Quand je le cherchai en vain après notre conversation et constatai que les baskets aussi avaient disparu, je pris peur. S’il devait vraiment partir de la concession pour se faire une vie ailleurs, qu’il le fasse alors avec la bénédiction de Baba. Mais partir comme ça ! Même quand ma mère a dit qu’il reviendrait, la peur ne me quitta pas. Mais il était là.

– Tènin, les hommes se réunissent, a dit Tonton Mory.

Tout le monde appelait Ma tènin, tènin. Elle était si vieille que même les vieux l’appelaient tantie.

– Ne sais-tu pas, Mory, que si une femme a longue vie, elle n’est femme que pour une courte période de sa vie ? Ou bien c’est parce que je n’ai pas cette chose qui pend entre tes jambes ?

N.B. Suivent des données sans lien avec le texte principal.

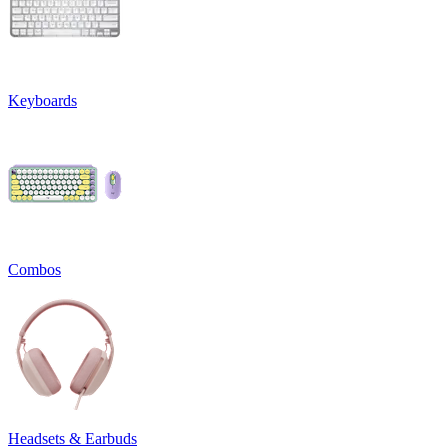
Keyboards
Combos
Headsets & Earbuds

Nous rîmes.  Kamagaté sourit.  Sékou s’attrapa la gorge. Baba leva les yeux au ciel avant de nous sommer du regard de garder le silence. Tènin sourit avant de s’asseoir sur la natte aux côtés des hommes.  Ma fitini vint avec une calebasse d’eau pour Ma tènin.

– Merci, mon enfant.

Tonton Mory plia et déplia ses jambes. Baba rabaissa la tête. Sékou égrena son chapelet et Kamagaté traça des signes dans la poussière. Ils attendirent que Ma tènin eut finit de boire pour que Baba demande les nouvelles.

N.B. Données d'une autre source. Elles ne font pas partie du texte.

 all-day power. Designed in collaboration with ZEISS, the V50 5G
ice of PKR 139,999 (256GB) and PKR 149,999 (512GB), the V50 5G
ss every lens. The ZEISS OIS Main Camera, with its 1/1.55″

– C’est moi qui devrait plutôt te demander les nouvelles, dôgô. Ce n’est pas toi qui es en train de mettre ton fils à la porte à cause d’une paire de chaussures?

– Nous sommes en train de régler l’affaire, tènin, dit tonton Mory.

– Y a quelle affaire à régler ? Ma tènin fronça les sourcils. Karim a travaillé pour s’acheter les chaussures. T’a-t-il demandé cet argent ? Hein, Moussa ? T’a-t-il menti à propos des chaussures? C’est l’argent qui te manque au point où tu en arrives à traiter ton propre sang de maudit pour une paire de chaussures ? Y a-t-il autre chose ou parlons-nous seulement de chaussures ?

– Seulement de chaussures, tènin, répondit Baba

Ma tènin haussa les épaules et regarda les vieux avant de tourner son regard sur nous.

– Allez jouer au ballon, dit Kamagaté et nous nous pressâmes de nous lever.

Avec un peu de chance, nous jouerons un match avant le repas du soir.